I am seventeen years old, and I only started learning to love my dark skin two years ago. Growing up, I was always the darkest one amongst my friends and family. I remember my mom telling me that when I was born, that the doctor, my aunts, and uncles told her I was the “darkest baby” they had ever seen. They never said these things in a negative way, but as a young child, I didn’t want to be seen as or known as the “darkest baby” ever. Everyone around me was of a lighter complexion to me: my mom, dad, brother, and my friends. Up until now, it’s hard to see the resemblance between my mom and I because I’m about five shades darker than her. I didn’t have a single person living in Southern California that looked like me, which ruined my self-esteem because I didn’t understand why I was the only one who had to be dark-skinned.

When I lived in Nigeria for a bit, I thought I would be able to get a grip on my stance about how I felt about the color of my skin; that didn’t happen. At the time, I believed because I was living in Nigeria and everyone is of different complexions that I would feel comfortable and not out of place.

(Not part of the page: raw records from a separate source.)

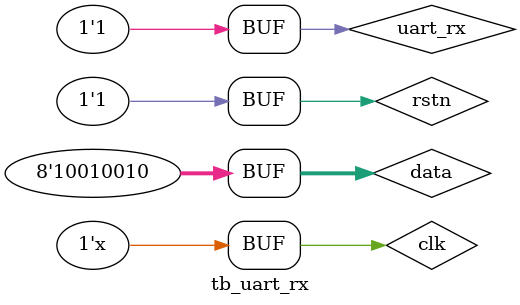
<source format=v>
module uart_rx#(
    parameter RX_DATA_WIDTH = 8,
    parameter BAUD_RATE     = 115200,
    parameter SYS_CLK_FREQ  = 50_000_000
)(
    input sysclk,
    input rstn,

    input uart_rx,

    output reg [RX_DATA_WIDTH - 1 : 0] uart_rx_data,

    output reg uart_rx_data_valid // 接收数据有效
);

localparam BIT_PERIOD = SYS_CLK_FREQ / BAUD_RATE;// 一个bit的周期

/*------------检测下降沿：打两拍--------*/
reg uart_rx_d0, uart_rx_d1;
wire flag_rx_negedge;

always @(posedge sysclk) begin
    if(~rstn) begin
        uart_rx_d0 <= 1'b0;
        uart_rx_d1 <= 1'b0;
    end
    else begin
        uart_rx_d0 <= uart_rx;
        uart_rx_d1 <= uart_rx_d0;
    end
end

assign flag_rx_negedge = (uart_rx_d1) & (~uart_rx_d0);






/*--------------------计数器------------------*/
reg [31:0] cnt_cycle;//用来计数1个bit的所需要的周期

always @(posedge sysclk) begin
    if(~rstn) begin
        cnt_cycle <= 32'b0;
    end
    else begin
        case(state)
        START, DATA, STOP: begin//在这三个状态下才开始计数
            if(cnt_cycle == BIT_PERIOD - 1)
                cnt_cycle <= 32'b0;
            else
                cnt_cycle <= cnt_cycle + 1;
        end
        default: cnt_cycle <= 32'b0;
        endcase
    end
end


reg [7:0] cnt_bit;//计数器，用来计数8个bit

always @(posedge sysclk) begin
    if(~rstn) begin
        cnt_bit <= 8'b0;
    end
    else begin
        case(state)
        DATA: begin
            if(cnt_cycle == BIT_PERIOD - 1)
                if(cnt_bit  == RX_DATA_WIDTH - 1)
                    cnt_bit <= 8'b0;
                else
                    cnt_bit <= cnt_bit + 1;
            else 
                cnt_bit <= cnt_bit;
        end
        default: cnt_bit <= 8'b0;
        endcase
    end
end






/*------------------状态机-------------*/

reg [3:0] state, next_state;

localparam    IDLE  = 4'b0001,
              START = 4'b0010,//起始位
              DATA  = 4'b0100,//数据位
              STOP  = 4'b1000;//停止位

always @(posedge sysclk) begin
    if(~rstn) begin
        state <= IDLE;
    end 
    else begin
        state <= next_state;
    end
end

always @(*) begin
    case(state)
    IDLE: begin
        if(flag_rx_negedge) 
            next_state = START;
        else
            next_state = IDLE;
    end
    START: begin
        if(cnt_cycle == BIT_PERIOD - 1  ) // 1个bit的周期
            next_state = DATA;
        else
            next_state = START;
    end
    DATA: begin
        if(cnt_cycle ==  BIT_PERIOD - 1  &&  cnt_bit == RX_DATA_WIDTH - 1)
            next_state = STOP;
        else
            next_state = DATA;
    end
    STOP: begin
        if(cnt_cycle == BIT_PERIOD - 1)
            next_state = IDLE;
        else
            next_state = STOP;
    end
    default: next_state = IDLE;
    endcase
end





/*------------------接收数据-----------------*/
always @(negedge sysclk) begin
    if(~rstn) begin
        uart_rx_data <= 8'b0;
    end
    else begin
        if(state == DATA)
            if(cnt_cycle == BIT_PERIOD / 2 - 1)//在数据的中心位置采样
                uart_rx_data <= {uart_rx,uart_rx_data[RX_DATA_WIDTH - 1 : 1]};//数据从低位开始传输
        else 
            uart_rx_data <= uart_rx_data;
    end
end



/*------------------接收数据有效-----------------*/

always @(posedge sysclk) begin
    if(~rstn) begin
        uart_rx_data_valid <= 1'b0;
    end
    else begin
        if(state == STOP)
            if(cnt_cycle == BIT_PERIOD - 1)
                uart_rx_data_valid <= 1'b1;
        else
            uart_rx_data_valid <= 1'b0;
    end
end

endmodule















`timescale 1ns/1ns

module tb_uart_rx#(
    parameter RX_DATA_WIDTH = 8,
    parameter BAUD_RATE     = 115200,
    parameter SYS_CLK_FREQ  = 50_000_000
)();

localparam delay_bit = 20 * SYS_CLK_FREQ / BAUD_RATE;

reg clk;
reg rstn;
reg uart_rx;

wire [7:0] uart_rx_data;
wire uart_rx_data_valid;


uart_rx uart_rx_inst(
    .sysclk(clk),
    .rstn(rstn),

    .uart_rx(uart_rx),

    .uart_rx_data(uart_rx_data),

    .uart_rx_data_valid(uart_rx_data_valid) // 接收数据有效
);

initial begin
    clk = 1;
end

always #10 clk = ~clk;

initial begin
    rstn = 0;
    #100
    rstn = 1;
end

reg [7:0] data = 8'b1001_0010;

initial begin
    uart_rx = 1;
    #300
    uart_rx = 0;       #delay_bit//起始位

    uart_rx = data[0]; #delay_bit
    uart_rx = data[1]; #delay_bit
    uart_rx = data[2]; #delay_bit
    uart_rx = data[3]; #delay_bit
    uart_rx = data[4]; #delay_bit
    uart_rx = data[5]; #delay_bit
    uart_rx = data[6]; #delay_bit
    uart_rx = data[7]; 

    uart_rx = 1;       //停止位
end

endmodule
</source>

I had people in school when I was in Year Four till Year Seven making fun of my skin tone, saying that i “looked like a gorilla” or telling me to use skin bleaching cream because I was too dark and no one would ever like someone as dark as me. I struggled at this point in my life as I couldn’t understand how people of the same race as me could say such things; at the end of the day, we were both black. After I left Nigeria and moved to England, I once again felt out of place. In my group of friends, I am the darkest one out of the four of us, and it felt like a never-ending cycle of being the one out of place. I remember I went through this phase where all the pictures I would post on Instagram or when I would buy my annual school pictures, it would be in black and white so people wouldn’t be able to tell if I was of a light or dark complexion.

I started to learn how to love my dark skin when I saw a girl I follow on Twitter, @KINGPR1NCESS, start the hashtag #MyBeautifulDarkSkin almost two years ago. I was a bit reluctant about posting photos of myself and jumping on that train, but after seeing the amount of other dark-skinned black girls and guys tweet about similar experiences to mine and them learning how to love their skin tone, I felt as though it was right for me to do so. The movement that she created helped me a lot. I used to want to be loads of shades lighter than I am now, even researching how to get lighter skin because of the bullying I went through. With Princess starting this movement and seeing other individuals proud about their dark skin made me want to love my dark skin, and I’m still learning how.